Ursula Torday


Ursula Torday, was a British writer of some 60 gothic, romance and mystery novels from 1935 to 1982. She also used the pseudonyms of Paula Allardyce, Charity Blackstock, Lee Blackstock, and Charlotte Keppel. In 1961, her novel Witches' Sabbath won the Romantic Novel of the Year Award by the Romantic Novelists' Association

Biography

Early years

Ursula Joyce Torday was born on 19 February 1912 in London, England, United Kingdom, daughter of mixed parentage, her mother Gaia Rose Macdonald, was Scottish, and her father Emil Torday was a Hungarian anthropologist, they married on 17 March 1910.
She studied at Kensington High School in London, before she went to Oxford University, where she obtained a BA in English at Lady Margaret Hall College, and later a Social Science Certificate at London School of Economics.

First jobs

In the 1930s, she published her first three novels under her real name: Ursula Torday.
During World War II, she worked as a probation officer for the Citizen's Advice Bureau.
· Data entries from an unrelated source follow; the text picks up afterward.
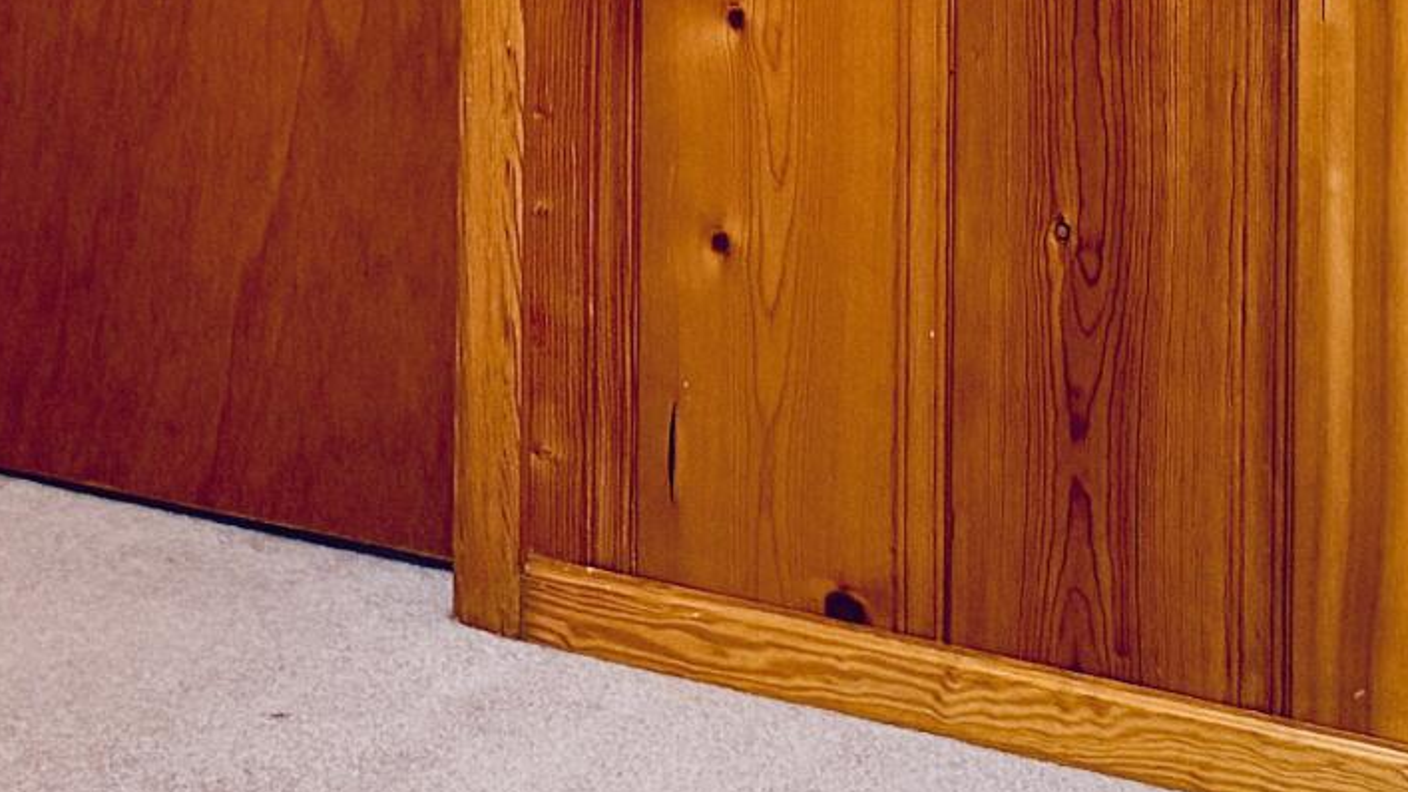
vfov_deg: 10.0
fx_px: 4145
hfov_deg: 19.3
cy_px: -842
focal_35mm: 111
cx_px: 607
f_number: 1.78
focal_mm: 6.76
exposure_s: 1/60
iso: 400
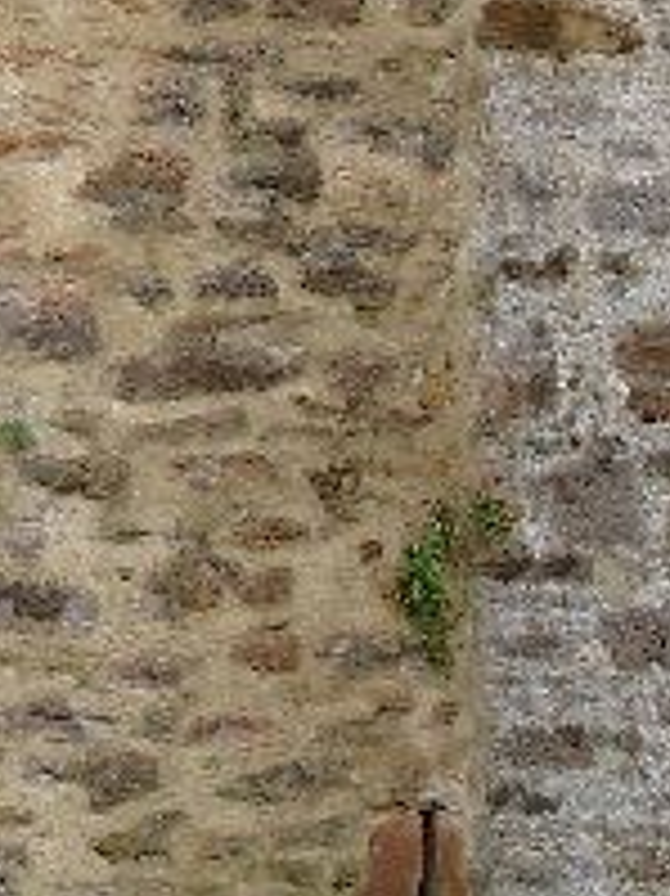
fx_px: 5193
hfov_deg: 7.3
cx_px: -94
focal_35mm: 201
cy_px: 117
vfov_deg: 9.8
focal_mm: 10.4
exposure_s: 1/174
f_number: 4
During the next seven years she also ran a refugee scheme for Jewish children, an inspiration for several of her future novels such as The Briar Patch ; The Children is her memoir about her work with children of the Holocaust. She worked as a typist at the National Central Library in London, inspiration for her future novel Dewey Death as Charity Blackstock. She also taught English to adult students.

Writing career

She returned to publishing in the early 1950s using the pen names of Paula Allardyce or Charity Blackstock to sign her gothic romance and mystery novels. Later, she also used the pen name Charlotte Keppel. She published her last novel in 1982.
Her novel Miss Fenny as Charity Blackstock was nominated for an Edgar Award. In 1961, her novel Witches' Sabbath won the Romantic Novel of the Year Award by the Romantic Novelists' Association
Ursula Torday died on 6 March 1997, at 85.